The most awaited woman of the night was undoubtly Tarja Turunen. The former Nightwish star recently released her first full-lenght album “My Winter Storm” as a solo artist to interface old success. The hall was filled to its corners, but if the people just had come to stop and star or really were fanatic about Tarja’s Symphonic Rock is out of my judgemental scope. Of course the classically trained Finn is one of the best female vocalists of our time, but the media-efficient disput with Nightwish has left its traces on the image of this all so perfect smug superwoman. After a far too long sound and lightcheck the starlet entered the stage with “Lost Northern Star”, accompanied by a female keyboard player, drummer, bassist, guitarist and cellist. Dressed in black leather skirt, black corset, black heels and of course -how could it be any different- black leather gloves. After sound problems at the beginning the show was dominated by songs from the debut “My Winter Storm”, but she also performed the Nightwish classics “Passion and the Opera” and “The Phantom of the Opera”. Mightily friendly and overwhelmed Tarja waved her hand like a true Highness and didn’t act less lofty and reserved. The crowd hailed frenetically and waited for the hitsingle “I Walk Alone” before Tarja and her band left the stage and her fans went home with happy and pleased faces. An interesting, emotionally charged performance with songs below her voice’s class and a Tarja Turunen, whose strenght I personally don’t buy anymore.
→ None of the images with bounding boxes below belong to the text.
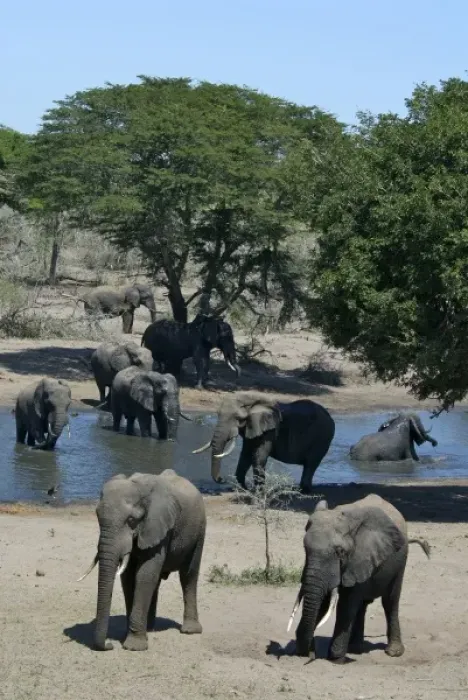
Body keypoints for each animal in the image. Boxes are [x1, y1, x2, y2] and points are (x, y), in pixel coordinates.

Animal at [77, 470, 206, 651]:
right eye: (97, 516)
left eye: (131, 520)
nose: (109, 645)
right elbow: (128, 577)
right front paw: (127, 636)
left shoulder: (158, 526)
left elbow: (144, 575)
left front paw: (134, 646)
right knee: (157, 581)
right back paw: (150, 629)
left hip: (199, 529)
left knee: (188, 575)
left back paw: (189, 630)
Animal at [192, 391, 335, 493]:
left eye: (238, 418)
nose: (222, 479)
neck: (253, 398)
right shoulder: (252, 427)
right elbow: (245, 456)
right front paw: (243, 489)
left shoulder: (269, 430)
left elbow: (259, 456)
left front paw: (258, 492)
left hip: (322, 438)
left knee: (311, 464)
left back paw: (304, 491)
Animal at [290, 494, 430, 663]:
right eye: (305, 548)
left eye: (340, 552)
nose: (308, 654)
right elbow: (324, 601)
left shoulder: (360, 557)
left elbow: (346, 604)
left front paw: (335, 659)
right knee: (362, 605)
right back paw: (355, 649)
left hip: (401, 561)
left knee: (390, 601)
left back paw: (393, 652)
Back in the AGRA hall Paradise Lost welcomed the packed audience to their midnight special. Reportedly namegiver John Milton sold the rights of his poem for only 10 pounds, Paradise Lost are now releasing their already fourth DVD “The Anatomy Of Melancholy” after twenty years of band history. It seemed that many had just come to take a look at this famous Dark Rock band, who used to play Death Metal back in the days and had a huge impact on the scene alongside with Anathema and My Dying Bride. Paradise Lost made a tired impression though, only exception was guitarist Aaron Aedy, who really kicked the shit out of his strings. Frontman Nick Holmes hardly left the back area of the stage and his singing sounded quite strange as well. The performance was ok, but nothing spectacular for being the midnight special.